Polish SH-2G Helicopters to be Withdrawn. No Maintenance Support Provided by the Manufacturer
Polish Navy’s Kaman SH-2G Super Seasprite ASW helicopters will have to be withdrawn, due to the lack of maintenance support provided by the manufacturer. This is to happen “during the upcoming years”, Deputy Head of the Polish Ministry of Defence, Wojciech Skurkiewicz informed on Thursday.
Polish Naval Aviation Brigade operates four SH-2G helicopters that are based onboard the OHP-class Frigates – ORP Gen. K. Pułaski and ORP Gen. T. Kościuszko. These aircraft date back to the early 1990s. Poland, Egypt and Peru remain the sole users of the helicopter now.
Wojciech Skurkiewicz, Deputy Head of the Polish Ministry of Defence, stated that “works have begun, with regards to the most used helicopters, the goal of which would be to define the options that would extend the airframe lifetime norms, which would make it possible for the military to use those aircraft.”
The situation is most urgent when it comes to maintaining the SH-2G helicopters that, even though they have used up their ultimate lifetime in 50%, will have to be withdrawn, as the manufacturer no longer provides support for the aircraft.
The Deputy Minister added that withdrawal of the ship-based helicopters is planned to happen “during the upcoming years”. No lifetime specification has been defined for these aircraft, and they are operated on the basis of their technical status.
Skurkiewicz did admit that acquisition of new ship-based ASW helicopters is the most urgent task that exists now. He also stated that, as the manufacturer ceased to provide technical support for the SH-2G, it is planned to replace these rotary-winged assets with four new helicopters. These are to be acquired within the framework of the acquisition procedure, the goal of which is to procure new naval helicopters that would fit both the ASW, as well as the CSAR role.
The Ministry has two procurement processes open now, pertaining to helicopters. The Polish military is looking forward to acquiring 8 CSAR platforms for the special operations component (with optional purchase of another 4 aircraft planned in the future), as well as four CSAR/ASW aircraft for the Polish Navy. According to the statements made by the former MoD leadership, the special operations component was the first to have the relevant procurement procedure finalized. After the previous Minister of Defence was removed from service in January 2018 (Antoni Macierewicz was dismissed and Mariusz Błaszczak became his successor), all of the above plans have been indefinitely delayed.
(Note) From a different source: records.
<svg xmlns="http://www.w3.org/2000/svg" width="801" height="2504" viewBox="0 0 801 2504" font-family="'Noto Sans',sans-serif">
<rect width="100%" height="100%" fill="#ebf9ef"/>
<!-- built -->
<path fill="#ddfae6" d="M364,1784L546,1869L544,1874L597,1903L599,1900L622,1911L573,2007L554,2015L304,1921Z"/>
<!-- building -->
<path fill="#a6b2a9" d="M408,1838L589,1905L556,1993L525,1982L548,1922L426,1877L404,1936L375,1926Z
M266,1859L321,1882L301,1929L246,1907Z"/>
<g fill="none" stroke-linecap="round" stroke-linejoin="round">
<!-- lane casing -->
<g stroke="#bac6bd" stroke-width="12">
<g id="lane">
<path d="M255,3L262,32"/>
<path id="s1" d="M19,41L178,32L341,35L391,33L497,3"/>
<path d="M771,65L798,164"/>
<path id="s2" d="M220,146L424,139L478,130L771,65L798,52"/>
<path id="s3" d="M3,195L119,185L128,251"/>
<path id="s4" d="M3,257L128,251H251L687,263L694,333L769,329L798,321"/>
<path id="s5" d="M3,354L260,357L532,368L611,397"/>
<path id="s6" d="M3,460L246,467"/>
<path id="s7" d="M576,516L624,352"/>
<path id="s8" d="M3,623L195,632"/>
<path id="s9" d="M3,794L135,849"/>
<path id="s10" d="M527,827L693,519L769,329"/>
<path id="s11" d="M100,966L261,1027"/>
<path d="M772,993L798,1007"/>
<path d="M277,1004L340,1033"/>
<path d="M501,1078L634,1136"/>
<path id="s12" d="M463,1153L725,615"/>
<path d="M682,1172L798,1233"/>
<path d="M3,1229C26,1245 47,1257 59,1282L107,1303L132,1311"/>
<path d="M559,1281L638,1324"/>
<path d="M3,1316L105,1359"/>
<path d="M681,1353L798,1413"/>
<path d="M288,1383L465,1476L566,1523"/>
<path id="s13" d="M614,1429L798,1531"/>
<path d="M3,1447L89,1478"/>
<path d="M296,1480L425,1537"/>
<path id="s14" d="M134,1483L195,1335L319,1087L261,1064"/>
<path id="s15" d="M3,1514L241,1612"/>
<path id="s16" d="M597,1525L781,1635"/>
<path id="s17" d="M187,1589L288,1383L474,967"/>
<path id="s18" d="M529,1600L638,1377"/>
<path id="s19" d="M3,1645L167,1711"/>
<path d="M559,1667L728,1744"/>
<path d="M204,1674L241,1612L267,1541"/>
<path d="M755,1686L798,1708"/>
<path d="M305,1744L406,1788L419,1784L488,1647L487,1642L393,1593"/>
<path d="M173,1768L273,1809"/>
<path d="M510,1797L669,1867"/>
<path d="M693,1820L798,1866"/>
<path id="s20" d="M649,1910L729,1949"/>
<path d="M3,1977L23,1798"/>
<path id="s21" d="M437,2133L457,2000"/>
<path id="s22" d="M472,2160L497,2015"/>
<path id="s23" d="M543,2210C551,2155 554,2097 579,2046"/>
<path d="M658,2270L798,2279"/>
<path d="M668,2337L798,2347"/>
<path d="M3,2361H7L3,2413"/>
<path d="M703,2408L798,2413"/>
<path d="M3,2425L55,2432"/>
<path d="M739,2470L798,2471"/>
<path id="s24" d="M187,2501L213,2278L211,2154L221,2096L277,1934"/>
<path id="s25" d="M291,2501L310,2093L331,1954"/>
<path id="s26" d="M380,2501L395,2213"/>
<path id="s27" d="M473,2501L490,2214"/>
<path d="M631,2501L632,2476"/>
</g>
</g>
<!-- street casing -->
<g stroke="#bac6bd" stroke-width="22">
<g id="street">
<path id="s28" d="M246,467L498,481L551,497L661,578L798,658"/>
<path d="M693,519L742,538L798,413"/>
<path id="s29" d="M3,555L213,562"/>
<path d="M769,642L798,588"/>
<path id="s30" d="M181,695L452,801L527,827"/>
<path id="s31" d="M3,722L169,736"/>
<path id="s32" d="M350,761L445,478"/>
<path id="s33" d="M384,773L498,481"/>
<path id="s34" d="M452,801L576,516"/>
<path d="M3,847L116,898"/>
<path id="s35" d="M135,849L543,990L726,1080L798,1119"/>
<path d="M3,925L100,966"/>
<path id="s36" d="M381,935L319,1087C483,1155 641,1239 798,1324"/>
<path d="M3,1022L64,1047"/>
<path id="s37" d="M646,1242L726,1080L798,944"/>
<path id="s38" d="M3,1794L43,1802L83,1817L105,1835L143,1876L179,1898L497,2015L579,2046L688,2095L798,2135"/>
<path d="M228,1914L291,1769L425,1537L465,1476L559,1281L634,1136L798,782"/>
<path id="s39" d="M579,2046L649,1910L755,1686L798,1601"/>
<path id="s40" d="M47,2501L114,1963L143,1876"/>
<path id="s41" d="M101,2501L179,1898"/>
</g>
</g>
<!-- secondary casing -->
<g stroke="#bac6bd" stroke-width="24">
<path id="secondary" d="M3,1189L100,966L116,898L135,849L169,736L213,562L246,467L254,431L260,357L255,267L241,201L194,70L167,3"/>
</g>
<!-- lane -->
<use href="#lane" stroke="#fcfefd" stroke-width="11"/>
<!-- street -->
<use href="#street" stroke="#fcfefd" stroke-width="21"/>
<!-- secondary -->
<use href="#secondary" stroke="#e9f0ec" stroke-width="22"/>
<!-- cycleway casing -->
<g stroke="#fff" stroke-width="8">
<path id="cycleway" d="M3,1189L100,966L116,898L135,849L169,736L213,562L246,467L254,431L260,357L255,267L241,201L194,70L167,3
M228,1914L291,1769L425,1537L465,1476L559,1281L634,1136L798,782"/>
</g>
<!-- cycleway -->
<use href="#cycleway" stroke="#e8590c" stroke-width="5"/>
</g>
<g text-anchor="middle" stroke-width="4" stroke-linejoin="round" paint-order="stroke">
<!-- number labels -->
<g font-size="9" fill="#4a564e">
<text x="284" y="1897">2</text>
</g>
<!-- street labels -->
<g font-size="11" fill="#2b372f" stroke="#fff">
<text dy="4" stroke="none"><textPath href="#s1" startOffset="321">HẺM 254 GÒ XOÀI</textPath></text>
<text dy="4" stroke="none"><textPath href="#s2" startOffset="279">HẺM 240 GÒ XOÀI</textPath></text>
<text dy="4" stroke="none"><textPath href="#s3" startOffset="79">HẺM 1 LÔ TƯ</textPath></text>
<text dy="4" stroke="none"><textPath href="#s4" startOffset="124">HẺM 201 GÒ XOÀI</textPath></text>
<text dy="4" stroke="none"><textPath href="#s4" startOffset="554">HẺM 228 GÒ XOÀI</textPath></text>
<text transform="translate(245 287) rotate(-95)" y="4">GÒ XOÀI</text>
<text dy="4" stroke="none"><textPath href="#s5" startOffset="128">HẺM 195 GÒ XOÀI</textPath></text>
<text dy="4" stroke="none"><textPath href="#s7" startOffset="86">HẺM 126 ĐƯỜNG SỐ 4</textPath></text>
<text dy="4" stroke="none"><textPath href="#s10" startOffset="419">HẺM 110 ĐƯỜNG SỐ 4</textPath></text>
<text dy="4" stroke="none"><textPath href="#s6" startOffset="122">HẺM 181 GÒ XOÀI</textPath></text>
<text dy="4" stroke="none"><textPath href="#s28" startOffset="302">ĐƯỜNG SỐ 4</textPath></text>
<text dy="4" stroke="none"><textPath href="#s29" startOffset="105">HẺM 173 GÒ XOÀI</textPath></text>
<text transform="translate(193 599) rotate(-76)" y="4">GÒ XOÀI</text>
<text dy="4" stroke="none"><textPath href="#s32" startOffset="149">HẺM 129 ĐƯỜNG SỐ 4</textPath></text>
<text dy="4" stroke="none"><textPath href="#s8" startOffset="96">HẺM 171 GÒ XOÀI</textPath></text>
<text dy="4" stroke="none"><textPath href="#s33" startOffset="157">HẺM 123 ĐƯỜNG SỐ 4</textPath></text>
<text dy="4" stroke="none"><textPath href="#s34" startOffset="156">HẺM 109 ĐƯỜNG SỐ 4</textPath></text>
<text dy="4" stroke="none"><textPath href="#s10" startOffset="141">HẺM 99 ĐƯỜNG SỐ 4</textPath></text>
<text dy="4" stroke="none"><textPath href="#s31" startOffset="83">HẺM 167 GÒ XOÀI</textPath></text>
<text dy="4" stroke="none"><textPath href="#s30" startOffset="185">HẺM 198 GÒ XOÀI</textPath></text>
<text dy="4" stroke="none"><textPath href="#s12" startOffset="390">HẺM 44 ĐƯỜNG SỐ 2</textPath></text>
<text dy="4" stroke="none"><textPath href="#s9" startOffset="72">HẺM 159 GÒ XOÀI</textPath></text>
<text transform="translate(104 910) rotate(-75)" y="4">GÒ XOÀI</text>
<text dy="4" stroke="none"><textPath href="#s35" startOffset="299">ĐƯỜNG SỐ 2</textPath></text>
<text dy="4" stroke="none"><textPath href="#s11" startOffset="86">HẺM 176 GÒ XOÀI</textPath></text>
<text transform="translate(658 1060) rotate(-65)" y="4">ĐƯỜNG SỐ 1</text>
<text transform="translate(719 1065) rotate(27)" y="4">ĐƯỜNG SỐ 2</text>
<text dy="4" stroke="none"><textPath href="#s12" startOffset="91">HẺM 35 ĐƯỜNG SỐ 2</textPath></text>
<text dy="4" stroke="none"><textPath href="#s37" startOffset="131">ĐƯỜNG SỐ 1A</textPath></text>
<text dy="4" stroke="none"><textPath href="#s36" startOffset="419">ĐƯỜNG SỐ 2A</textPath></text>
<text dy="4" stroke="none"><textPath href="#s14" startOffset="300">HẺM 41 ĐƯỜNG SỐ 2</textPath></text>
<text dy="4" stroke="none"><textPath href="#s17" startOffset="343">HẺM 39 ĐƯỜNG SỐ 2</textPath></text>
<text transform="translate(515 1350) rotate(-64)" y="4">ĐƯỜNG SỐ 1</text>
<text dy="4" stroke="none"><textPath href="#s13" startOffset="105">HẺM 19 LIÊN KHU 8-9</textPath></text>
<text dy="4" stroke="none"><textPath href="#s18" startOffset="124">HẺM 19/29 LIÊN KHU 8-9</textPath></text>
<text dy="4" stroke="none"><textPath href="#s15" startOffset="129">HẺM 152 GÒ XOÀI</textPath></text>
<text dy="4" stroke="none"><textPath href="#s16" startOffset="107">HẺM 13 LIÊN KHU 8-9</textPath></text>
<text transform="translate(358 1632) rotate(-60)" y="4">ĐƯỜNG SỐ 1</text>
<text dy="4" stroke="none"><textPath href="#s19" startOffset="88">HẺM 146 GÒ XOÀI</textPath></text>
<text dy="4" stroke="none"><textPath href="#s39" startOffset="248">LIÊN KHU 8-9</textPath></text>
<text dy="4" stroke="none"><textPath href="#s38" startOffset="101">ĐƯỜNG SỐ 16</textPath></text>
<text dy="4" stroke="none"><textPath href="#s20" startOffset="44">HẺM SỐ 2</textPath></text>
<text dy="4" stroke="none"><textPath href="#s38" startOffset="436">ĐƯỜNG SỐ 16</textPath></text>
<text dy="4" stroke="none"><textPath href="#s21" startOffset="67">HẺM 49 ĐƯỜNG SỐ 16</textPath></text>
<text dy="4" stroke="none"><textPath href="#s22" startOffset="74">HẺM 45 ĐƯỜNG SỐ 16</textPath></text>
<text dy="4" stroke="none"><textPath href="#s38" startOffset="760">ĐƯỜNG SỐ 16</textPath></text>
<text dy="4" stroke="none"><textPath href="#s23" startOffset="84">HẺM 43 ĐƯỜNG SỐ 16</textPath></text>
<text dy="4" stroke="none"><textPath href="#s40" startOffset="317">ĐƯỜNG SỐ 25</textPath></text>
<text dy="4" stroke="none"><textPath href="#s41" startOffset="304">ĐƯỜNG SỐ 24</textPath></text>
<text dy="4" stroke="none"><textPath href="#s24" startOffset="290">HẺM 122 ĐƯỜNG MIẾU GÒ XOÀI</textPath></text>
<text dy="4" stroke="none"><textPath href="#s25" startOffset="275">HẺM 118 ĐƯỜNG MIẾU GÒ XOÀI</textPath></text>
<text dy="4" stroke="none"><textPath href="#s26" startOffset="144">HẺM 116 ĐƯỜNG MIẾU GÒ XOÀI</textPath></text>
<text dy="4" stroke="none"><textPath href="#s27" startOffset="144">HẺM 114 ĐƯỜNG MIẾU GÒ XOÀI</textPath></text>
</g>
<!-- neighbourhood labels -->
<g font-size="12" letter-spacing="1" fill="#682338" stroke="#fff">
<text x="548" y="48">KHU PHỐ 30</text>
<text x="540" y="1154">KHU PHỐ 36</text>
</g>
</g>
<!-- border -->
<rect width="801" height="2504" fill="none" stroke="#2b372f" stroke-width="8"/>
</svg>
No new information pertaining to that matter have been released on Thursday at the Parliament, despite the questions asked by the opposition.
Meanwhile, the land-based Mi-14PŁ platform is the only ASW asset used by the Polish military, alongside the SH-2Gs. The Polish Naval Aviation Brigade has eight aircraft as such at its disposal. Lifetimes of half of the aforementioned helicopters manufactured back in 1980 would come to an end this year. The second half, manufactured in 1983, could be operated until 2021.
It is planned to extend the Mi-14PŁ lifetimes, on the other hand. This is to happen once an analogous process is finalized with regards to two Mi-14PŁ/R platforms, that were customized to act in a maritime SAR role. One of the aircraft is currently having its lifetime extended at the Łódź-based WZL-1 facility. The operation in question is to be finalized in September. Another Mi-14PŁ/R is to undergo a similar procedure afterwards. Lieutenant-Commander Marcin Braszak, who is the spokesperson for the Navy Aviation Brigade, told us that only after this happens, a decision is going to be made with regards to the sequence and timeline pertaining to overhauls of the remaining aircraft.
Kruk – Finalization Expected after 2022
Skurkiewicz said on Thursday that the MoD is planning both to overhaul and modernize the existing helicopter fleet. The Ministry is also willing to acquire new aircraft. The Deputy Minister confirmed that modernization (limited within its scope, one should note) is also being planned with regards to the Mi-24 attack platform. Also, within the framework of the Kruk programme, new attack helicopters are to be procured. Nonetheless, Skurkiewicz said, the new attack helicopters are planned to be procured after the year 2022.
The Ministry is also planning to overhaul the Mi-17, Mi-8 and W-3 transport helicopters, which would secure the military vertical lift capabilities for the upcoming decade. W-3 Anakonda helicopter fleet also undergoes modernization. SW-4 Puszczyk and Mi-2 platforms are going to be overhauled too. Light training helicopters are a subject of the tender, the goal of which is to provide the Polish Air Force Academy with relevant assets. In total, PLN 4.7 billion is expected to be used to cover the aforesaid programmes until 2022, Skurkiewicz said.
The Parliamentary debate also exposed some statistical data pertaining to rotary-winged aviation of the military. At the moment the Polish Armed Forces operate more than 200 helicopters of a wide variety of types and used for varied purposes: as airlift, strike, rescue, reconnaissance and training assets. On average the lifetimes of the helicopters have been used up to a degree above 70%, while availability has been defined at the level of 75%.